If you have successfully found a version of MATLAB which you can run, you should be able to work through the tutorial exercises in Pratap. If you have a complete install with graphics, however, it is good to check that you can make a plot using the commands below.

>> theta = linspace(0, 2*pi, 100);
>> plot(sin(theta), cos(theta), 'ro-')

Note that linspace builds an array of 100 values. You could also specify a specific spacing by using theta = 0 : 0.1 : 2*pi or, equivlant to the linspace call: theta = 0 : (2*pi/99) : 2*pi.

Using MATLAB

It is very convenient to be able to type commands in at the MATLAB prompt and manipulate values interactively.

This is also a very poor habit to get into for doing any real work in MATLAB. Anything worth doing once will almost certainly end up being done again, and anything beyond a very trivial manipulation will typically involve several steps to complete. Further, using programming constructs such as FOR or IF statements is tricky when simply typing commands interactively at the MATLAB prompt.

You should very quickly get in the habit of writing M-files with all your commands and executing these M-files by simply typing the filename (without the .m suffix) at the MATLAB prompt. These 'M-files' can be scripts or functions.

Scripts: This is a series of commands in a file that gives you a direct record of what you have done, and once you get it working properly, you can save it to use in the future. If you are working in the full MATLAB environment, it is easy to create and edit MATLAB M-files through the browser window, for example you can copy and paste a series of 'known good' commands from your history window and paste them into your script.

Funtions: These look like scripts, but have a particular first line: function [outputvarA,outputvarB,...] = myfunction (inputA,inputB,....), where 'myfunction' is a descriptive name for your function that you choose (and name the M-file with).

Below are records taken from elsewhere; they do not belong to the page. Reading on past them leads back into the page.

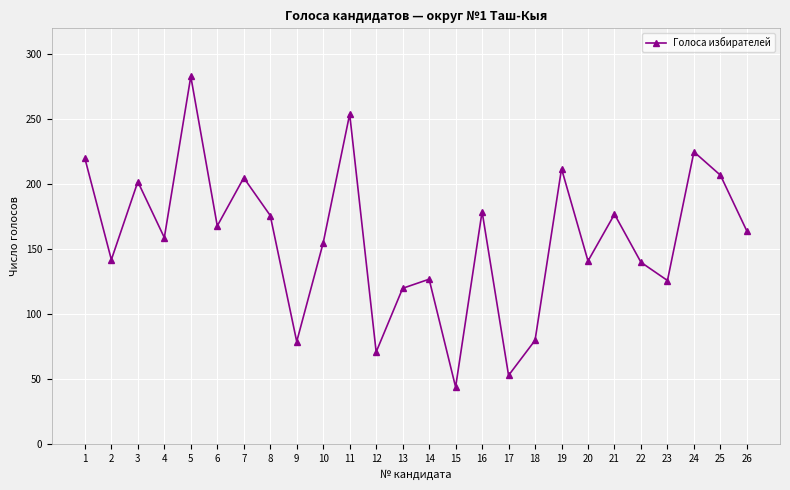

Which has a higher value, 8 or 5?

5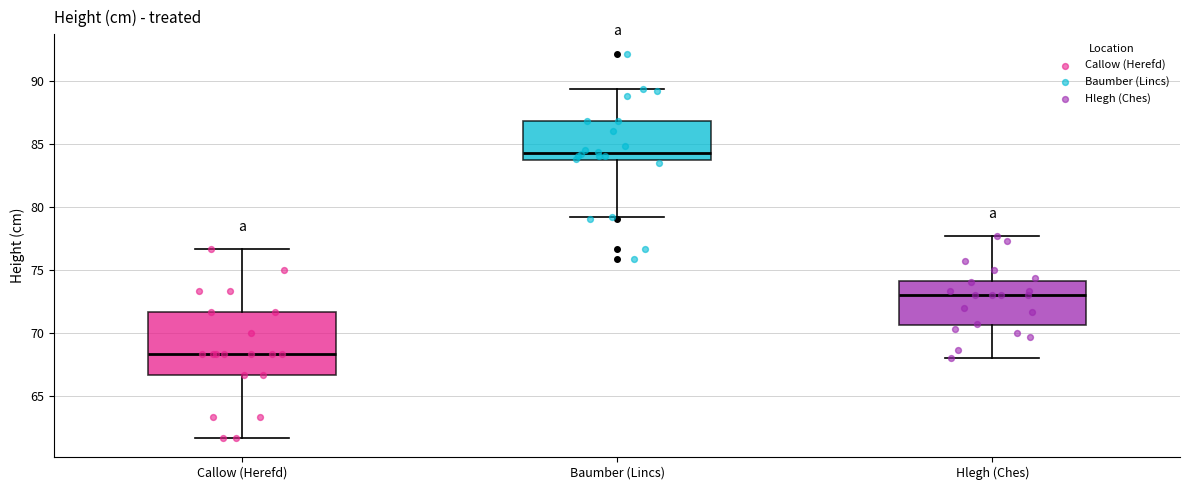

Which box is the tallest, from its lower edge to its upper edge?

Callow (Herefd)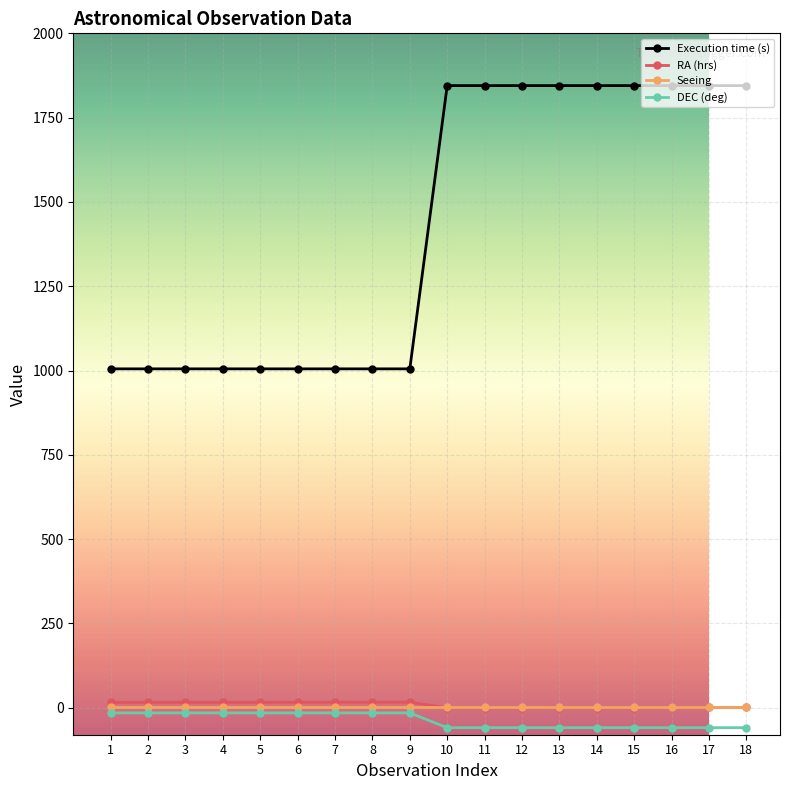

What is the average value of the Seeing series?

1.2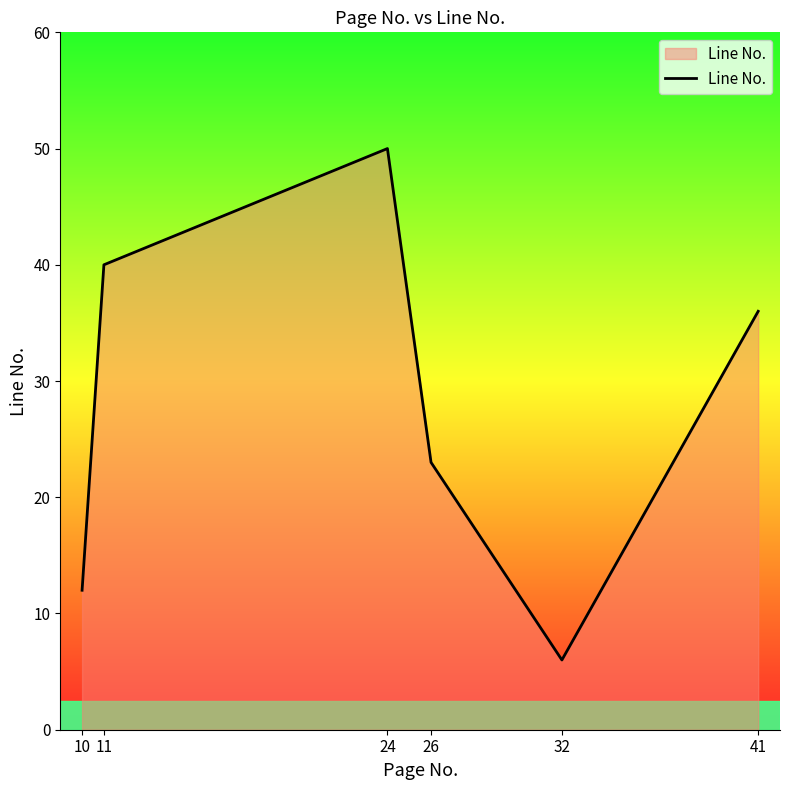

Does the chart have visible grid lines?

No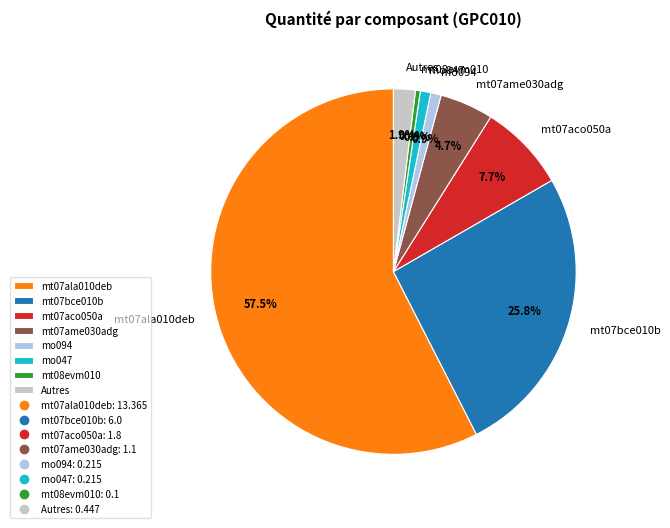

To the nearest percent, what portion does mt07bce010b represent?

26%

You should try to starting setting your MATLAB work in the form of functions as soon as possible.

Just make sure you know where your files are going by setting the Working Directory appropriately before you start. Depending on the version of MATLAB and the platform, this may not be what you expect. MATLAB uses a 'PATH' which is a list of all file directories ('folders') it looks in for function names you type at the prompt or call from scripts. Functions need to be on the path in order to be found. Use the PATHTOOL to set this up.

(note below, UO no longer supports Matlab running on the shell servers under our site license. If you wish to remotely access Matlab on a UO server, you'll need an account on aciss. You'll need to see the instructor to set this up.)

Installing X11

To get graphics when running MATLAB remotely from a command line , you need to have an X11 server running on your local machine. Cygwin provides one way to do this on Windows PCs. On OS X, you may need to install X11.app which isn't part of the system by default depending upon how old your system is. From 10.7 onwards (I believe) it is automatically part of the system, but earlier systems need to install this from the "Developer Tools". Once X11 is installed and running, use the Terminal.app to ssh into the remote server.

>ssh -Y shell.uoregon.edu
 (note, shell doesn't provide access to MATLAB, nor octave, nor scilib)

The -Y option causes any X11 windows opened by your shell on hpc to be tunneled through the ssh connection and appear on your local machine. Linux uses X11 natively, so you only need to make sure you use the ssh X11 tunnel. This varies for different varieties of ssh/Linux, but will likely either be -X or -Y.